[DATA FOR ANALYSIS]:
#####
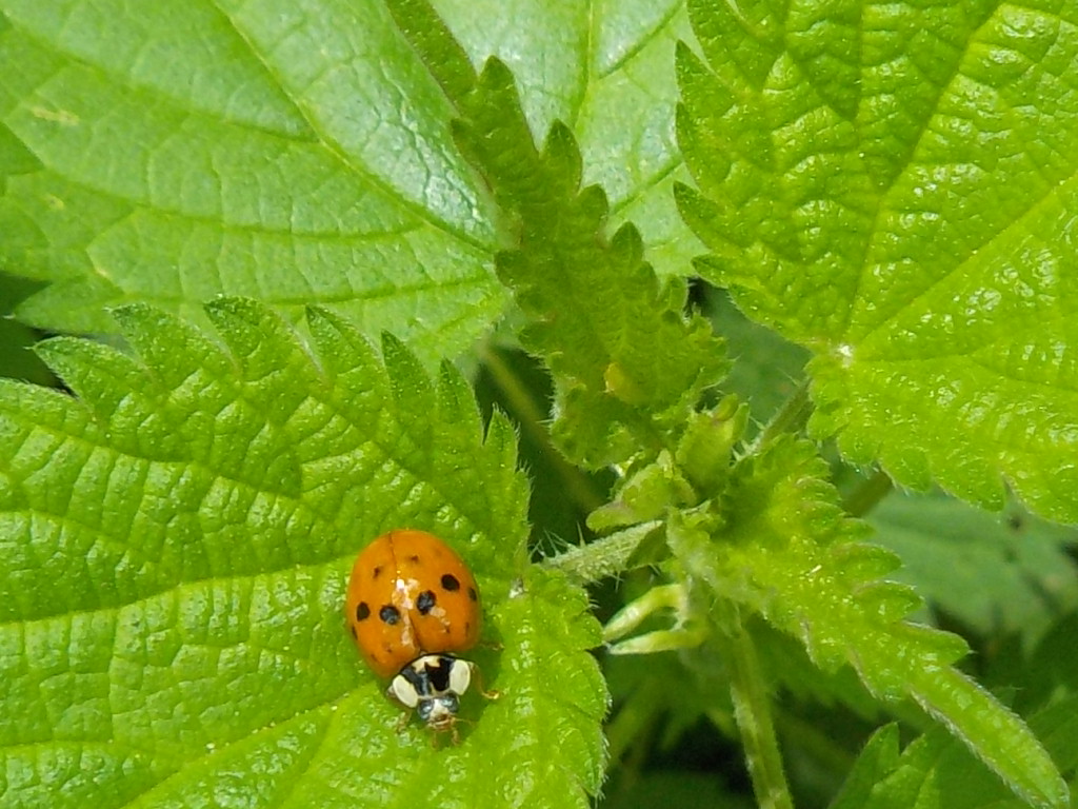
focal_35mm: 30
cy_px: 404
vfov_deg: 46.8
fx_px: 934
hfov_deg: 60.0
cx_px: 539
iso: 125
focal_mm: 4.1
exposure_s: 1/200
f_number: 3.3
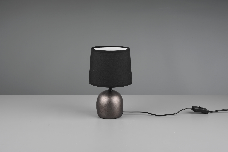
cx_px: 114
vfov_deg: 26.0
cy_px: 76
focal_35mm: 52
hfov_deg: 38.2
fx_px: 329
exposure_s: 1/8
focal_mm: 52
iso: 100
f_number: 13
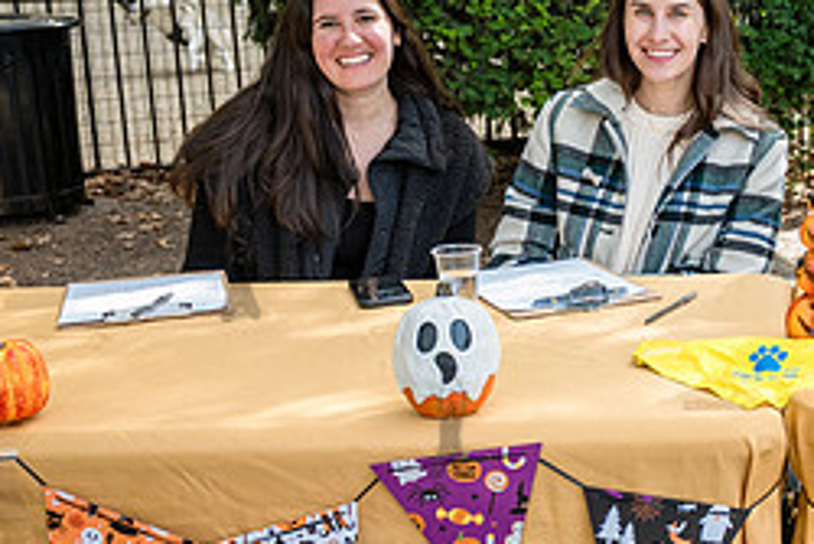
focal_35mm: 69
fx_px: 1561
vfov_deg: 19.8
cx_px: 856
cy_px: 244
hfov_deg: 27.2
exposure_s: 1/640
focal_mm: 24
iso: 1000
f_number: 5
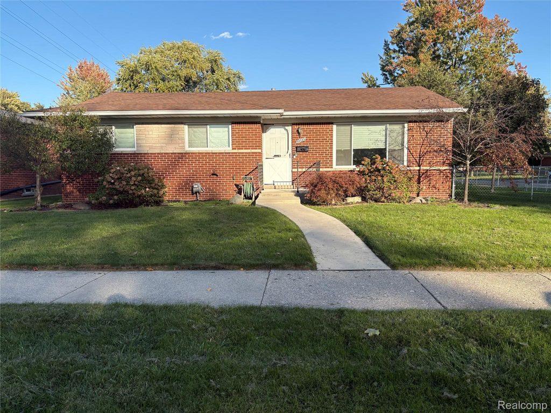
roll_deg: +0.2
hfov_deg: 67.3
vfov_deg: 53.1
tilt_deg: -5.9
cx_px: 276
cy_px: 206
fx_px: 414
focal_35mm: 26
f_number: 1.6
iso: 50
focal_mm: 5.96
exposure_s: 1/1848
#####
[EXERCISE DIRECTIONS]:
The lines to repeat run from the line containing "hfov_deg: 38.2" through the end of the listing above, both included; give them exactly and without pictures.

[TASK RESULT]:
hfov_deg: 38.2
fx_px: 329
exposure_s: 1/8
focal_mm: 52
iso: 100
f_number: 13
focal_35mm: 69
fx_px: 1561
vfov_deg: 19.8
cx_px: 856
cy_px: 244
hfov_deg: 27.2
exposure_s: 1/640
focal_mm: 24
iso: 1000
f_number: 5
roll_deg: +0.2
hfov_deg: 67.3
vfov_deg: 53.1
tilt_deg: -5.9
cx_px: 276
cy_px: 206
fx_px: 414
focal_35mm: 26
f_number: 1.6
iso: 50
focal_mm: 5.96
exposure_s: 1/1848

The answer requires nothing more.